### PROBLEM TO SOLVE
A faithful transcription of all the entries below is needed, without the pictures.

### SOURCE RECORDS
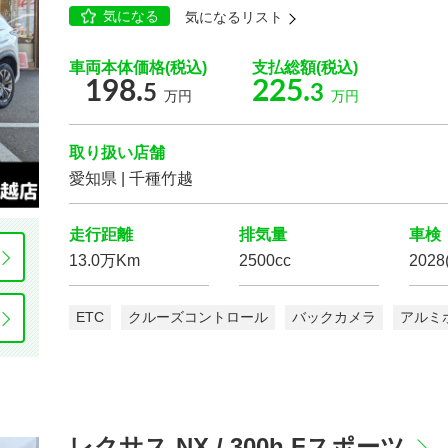
気になる
気になるリスト
もっと詳しく
車両本体価格(税込)
支払総額(税込)
198.
225.
5
3
万円
万円
取り扱い店舗
こだわりの条件
愛知県 | 千種竹越
168
こ
台
ボディタイプ
検
走行距離
排気量
車検
13.0万Km
2500cc
2028
設定
ETC
クルーズコントロール
バックカメラ
アルミ
駆動方式
スライドドア
レクサス NX / 300h Fスポーツ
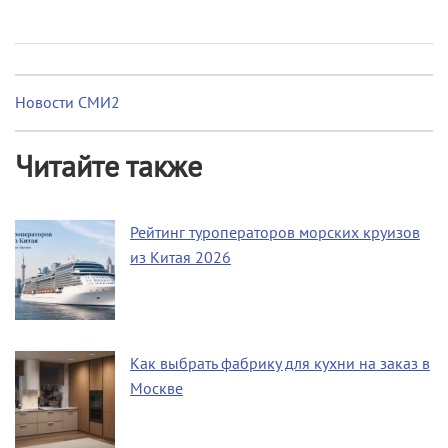
Новости СМИ2
Читайте также
Рейтинг туроператоров морских круизов
из Китая 2026
Как выбрать фабрику для кухни на заказ в
Москве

### ANSWER
気になる
気になるリスト
もっと詳しく
車両本体価格(税込)
支払総額(税込)
198.
225.
5
3
万円
万円
取り扱い店舗
こだわりの条件
愛知県 | 千種竹越
168
こ
台
ボディタイプ
検
走行距離
排気量
車検
13.0万Km
2500cc
2028
設定
ETC
クルーズコントロール
バックカメラ
アルミ
駆動方式
スライドドア
レクサス NX / 300h Fスポーツ
Новости СМИ2
Читайте также
Рейтинг туроператоров морских круизов
из Китая 2026
Как выбрать фабрику для кухни на заказ в
Москве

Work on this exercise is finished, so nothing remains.